Supplied material:
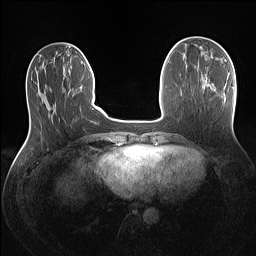
Breast MRI (dynamic contrast-enhanced), one axial slice. Position 39 of 160 along the scan axis. Dynamic contrast-enhanced series, time point 2 of 7 at this slice position (early post-contrast). 1.5 T. TE 1.4 ms, TR 5 ms. 1.1 mm slice thickness. 256 × 256 image matrix, field of view 320 × 320 mm. Female patient.
Annotated regions visible in this slice (semi-automatically segmented with operator editing):
- enhancing-tissue mask used for the functional tumour volume (all voxels passing the contrast-enhancement thresholds inside the analysis volume; usually the tumour): bounding box <232,86,234,89> (left, top, right, bottom; pixels)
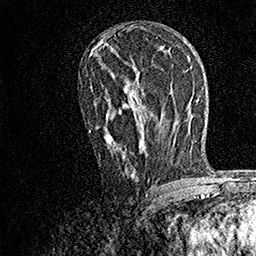
Breast MRI, one axial slice; slice 89 of 158 in the series (ordered by position); cropped to one breast; dynamic contrast-enhanced series, time point 2 of 7 at this slice position (early post-contrast); 1.5 T; TE 3.5 ms, TR 7.2 ms; 1 mm slice thickness; 256 × 256 image matrix, field of view 165 × 165 mm. Female patient.
Annotated regions visible in this slice (semi-automatically segmented with operator editing):
- enhancing-tissue mask used for the functional tumour volume (all voxels passing the contrast-enhancement thresholds inside the analysis volume; usually the tumour): box from (x=88, y=87) to (x=153, y=178) px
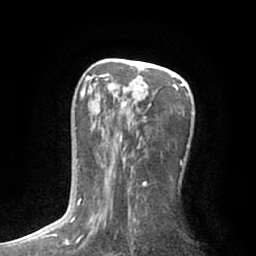
Breast MRI (dynamic contrast-enhanced), one axial slice; position 37 of 66 along the scan axis; cropped to one breast; dynamic contrast-enhanced series, time point 2 of 7 at this slice position (early post-contrast); 1.5 T; TE 3 ms, TR 6.2 ms; 2.4 mm slice thickness; 256 × 256 image matrix. Female patient.
Structures marked on this image (semi-automatically segmented with operator editing):
- enhancing-tissue mask used for the functional tumour volume (all voxels passing the contrast-enhancement thresholds inside the analysis volume; usually the tumour): bounding box [x1, y1, x2, y2] px = [77, 73, 188, 224]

Action item: Note how many lines in the data above contain "bounding", then state that number alone.

Answer area: 2